The gaita asturiana is a type of bagpipe native to the autonomous communities of Principality of Asturias and Cantabria on the northern coast of Spain.

==Differences from other Iberian gaitas==

- The gaita asturiana is of longer size than the Galician gaita of the same key; that is to say, its pipes are of longer dimensions. The reed of the chanter (payuela) is of smaller size than the galician reed. Compared to the galician, the finger holes are distributed differently, making it easier to extend to the 4th of the second octave with a simple increase in air pressure on the bag (fuelle), a method known as requintar.
- In the autonomous community of Cantabria this gaita is also called gaita astur-cántabra or gaita cántabra, though it is identical in construction.

==Attestation==
The first evidence for the existence of the gaita asturiana dates back to the 13th century, as a piper can be seen carved into the capital of the church of Santa María de Villaviciosa. Further evidence includes an illumination of a rabbit playing the gaita in the 14th century text Llibru la regla colorada. An early carving of a wild boar playing the pipes may be seen at the Cathedral of Oviedo.

==History and evolution==
Traditionally the gaita asturiana had only the two pipes: the chanter and the drone, the same as the gaita gallega. The traditional tuning of the chanter was in C5 (an octave above the piano's Middle C). Traditionally the C of the gaita was between concert C and C#, known as C brillante ("C brilliant"), though examples are also found in D (rare) and B (more frequent, used to accompany male "tonada" singers). Some times it was also possible to see tiny chanters tuned above D. The drone is tuned to the tonic of the chanter, but two octaves lower. However, in the modern day some makers add a tenor drone (ronquín) tuned one octave below the chanter, the same as the ronqueta of the gaita gallega.

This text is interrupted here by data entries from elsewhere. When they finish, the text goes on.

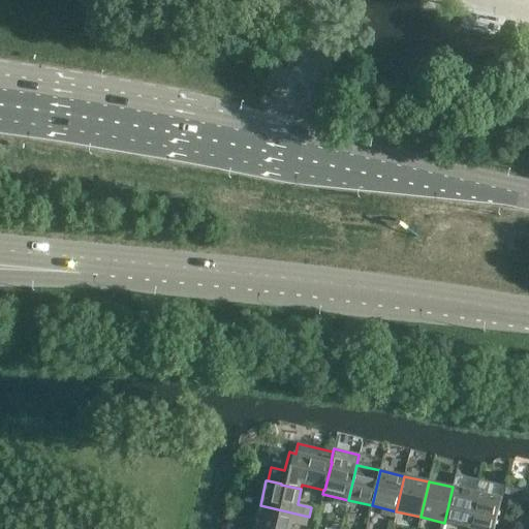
[(514,486),(508,508),(518,510),(523,488),(514,486)]
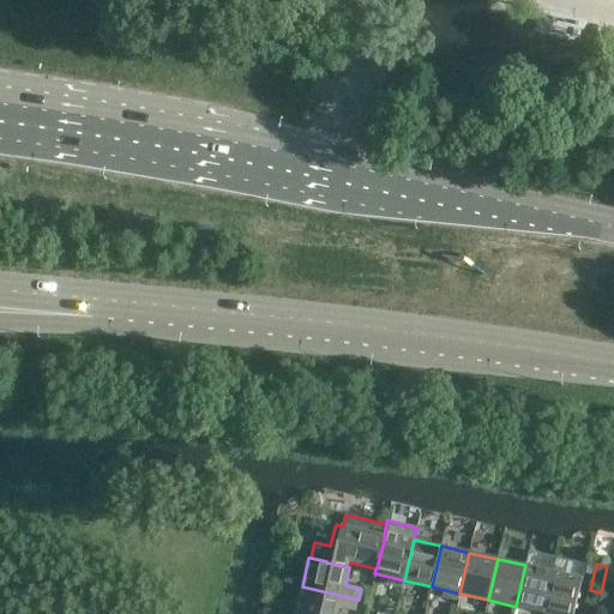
[(545,613),(554,572),(525,565),(516,607),(545,613)]
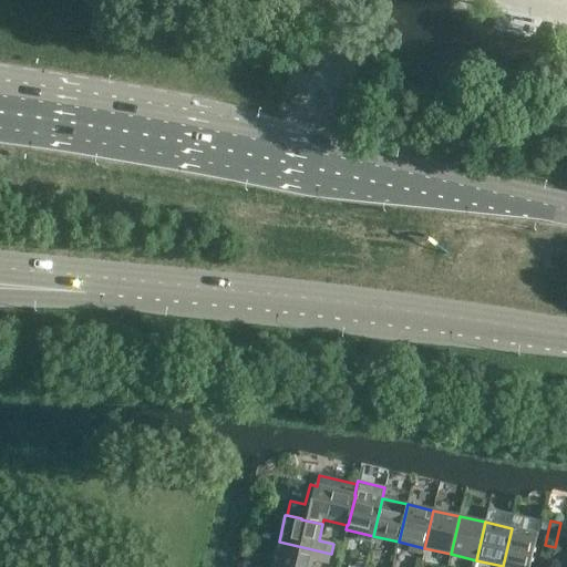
[(529,566),(538,534),(512,528),(503,566),(506,566),(529,566)]
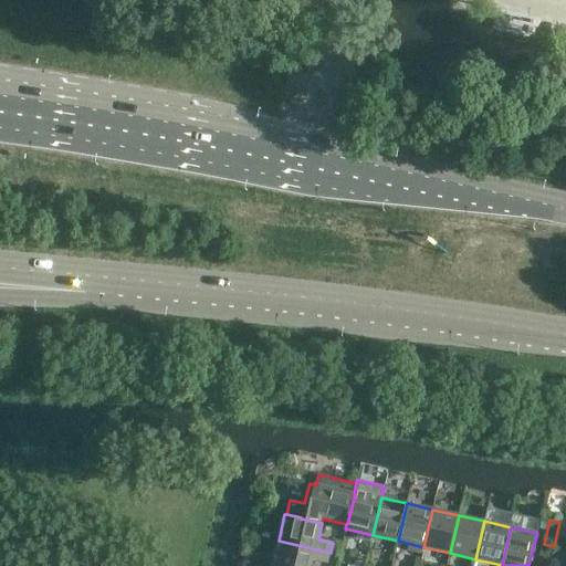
[(327,564),(331,553),(279,541),(272,565),(312,565),(313,561),(327,564)]
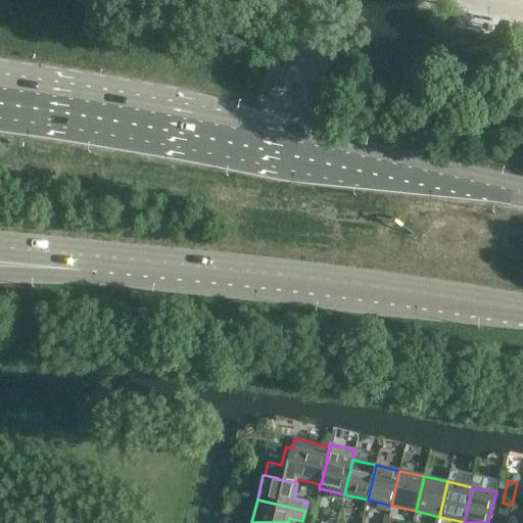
[(505,522),(508,513),(500,511),(495,522),(505,522)]
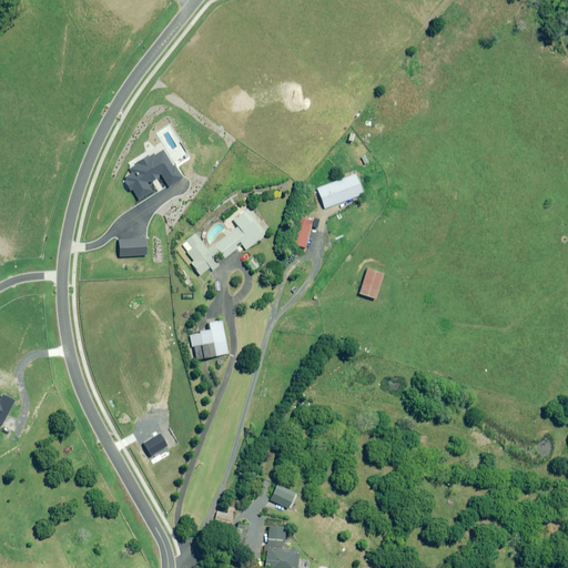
[(363,194),(355,174),(316,189),(324,209),(363,194)]
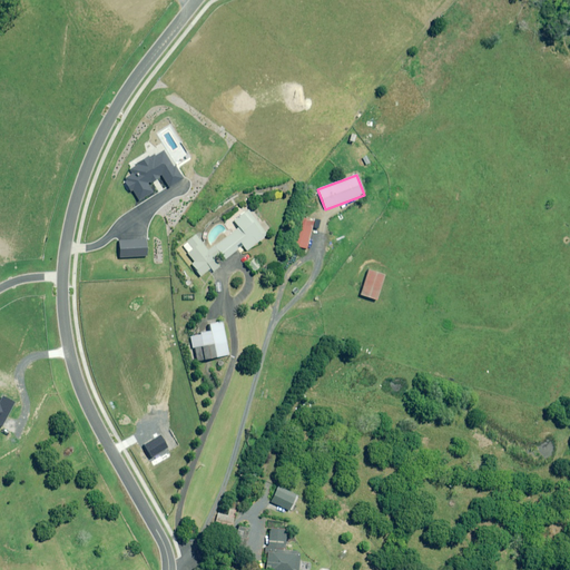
[(215,246),(220,253),(225,258),(243,245),(246,251),(267,235),(248,209),(233,220),(238,228),(215,246)]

==The gaita asturiana today==
Currently, the gaita asturiana is constructed in a wider array of keys and types, anywhere from A to as high as E♭. Also, refinement of the chanter construction has made it possible to play as high as the tonic in the third octave. Further, the ability to hit chromatic notes has increased, turning the chanter from a completely diatonic instrument to a nearly fully chromatic one. The addition of auxiliary holes has also increased. As a further sign of modernisation, keys have been added to some variants to extend range and chromatic ability.

==Famous gaiteros asturianos==
In the history of the gaita, there have been numerous notable players. It is necessary to begin with the legendary Gaiteru Llibardón, author of the first recording of the gaita. Throughout the 20th century there have been other famous gaiteros, such as José Remis Vega (aka Capilla and El Gaiteru Margolles) and his son José Remis Ovalle, a reference for today's gaita interpretations.

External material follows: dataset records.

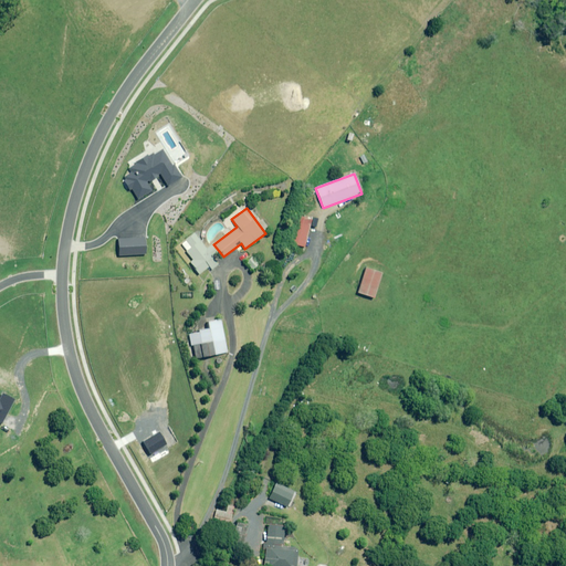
[(312,219),(295,216),(289,243),(305,247),(312,219)]
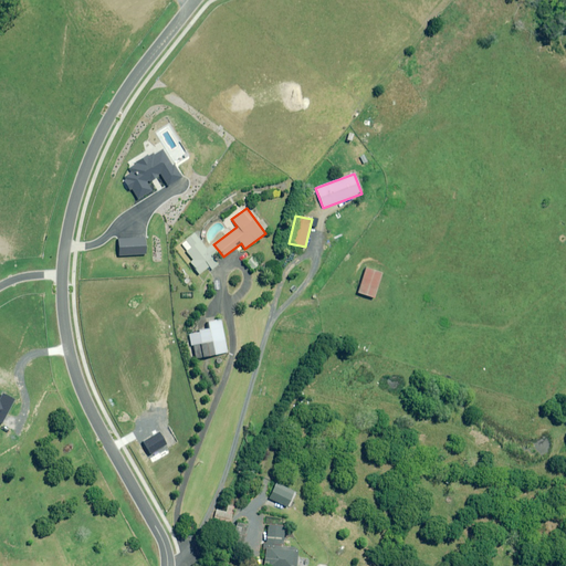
[(259,265),(252,257),(245,262),(252,270),(259,265)]
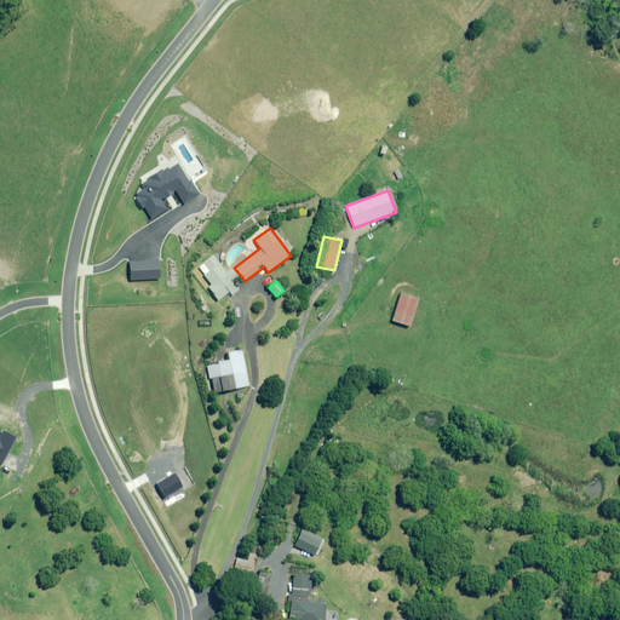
[(418,299),(401,293),(391,321),(408,327),(418,299)]
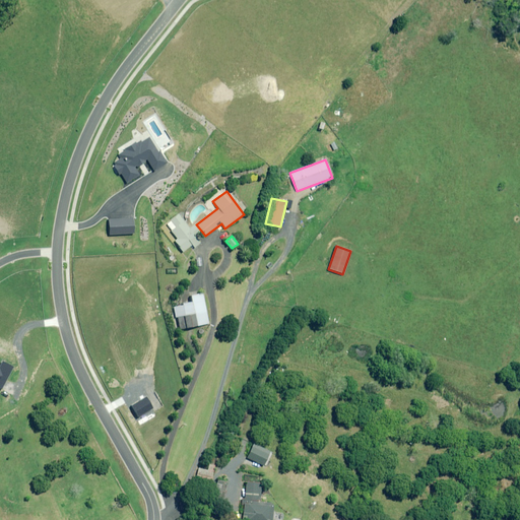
[(179,329),(203,325),(208,321),(203,294),(199,294),(198,291),(192,293),(192,296),(190,296),(191,303),(182,304),(183,306),(174,307),(176,317),(177,317),(179,329)]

José Ángel Hevia Velasco, known professionally as Hevia (born 1967 in Villaviciosa, Asturias). Hevia is known for helping invent a special brand of MIDI electronic bagpipes, which he is often seen playing live. He commonly performs with his sister, Maria José, on drums. In 1992 he was awarded first prize for solo bagpipes at the Festival Interceltique de Lorient, Brittany.

La Reina del Truébano is an Asturian gaitero band that has performed in several continents.